Prompt
Look through the data below for the string "wire", and copy every line where it turns up.

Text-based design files

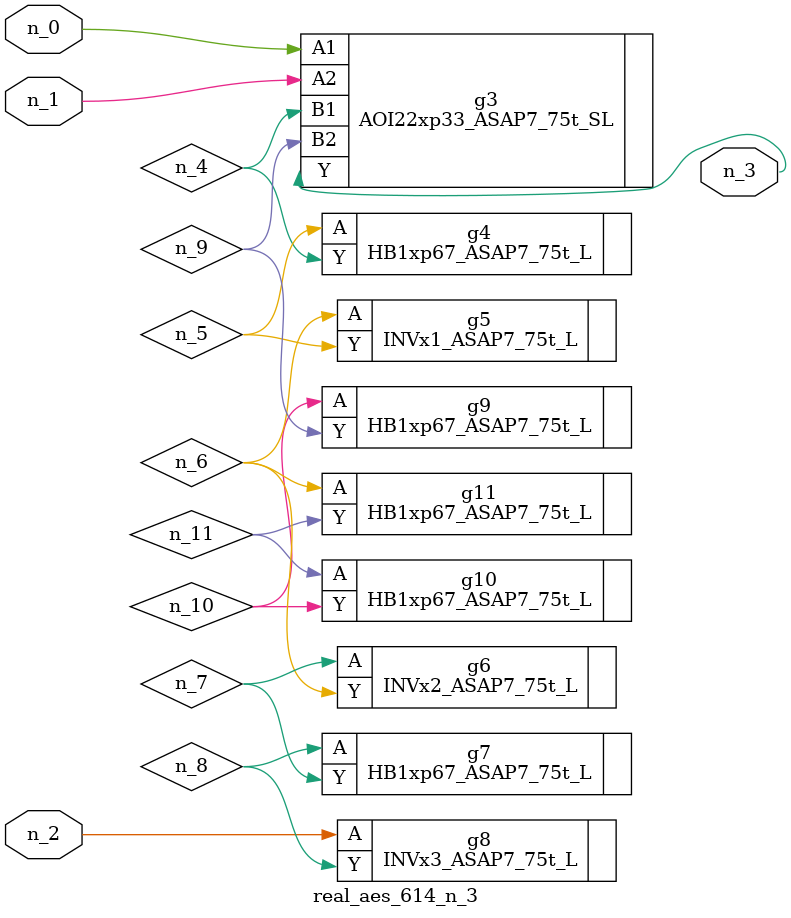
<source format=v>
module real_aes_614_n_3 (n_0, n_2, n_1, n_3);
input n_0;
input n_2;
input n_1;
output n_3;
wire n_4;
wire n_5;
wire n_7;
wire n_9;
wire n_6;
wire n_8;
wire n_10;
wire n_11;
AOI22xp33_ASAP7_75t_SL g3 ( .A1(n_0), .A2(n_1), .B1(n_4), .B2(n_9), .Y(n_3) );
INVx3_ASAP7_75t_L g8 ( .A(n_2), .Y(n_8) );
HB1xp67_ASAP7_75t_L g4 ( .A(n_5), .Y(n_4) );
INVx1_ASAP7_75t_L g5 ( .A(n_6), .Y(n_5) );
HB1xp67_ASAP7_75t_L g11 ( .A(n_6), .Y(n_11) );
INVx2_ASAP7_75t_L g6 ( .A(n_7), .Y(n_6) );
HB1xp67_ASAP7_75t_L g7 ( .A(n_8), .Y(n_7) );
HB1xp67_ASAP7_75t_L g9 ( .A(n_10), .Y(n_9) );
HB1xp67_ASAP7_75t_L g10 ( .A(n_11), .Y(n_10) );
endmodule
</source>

Output for this exercise
wire n_4;
wire n_5;
wire n_7;
wire n_9;
wire n_6;
wire n_8;
wire n_10;
wire n_11;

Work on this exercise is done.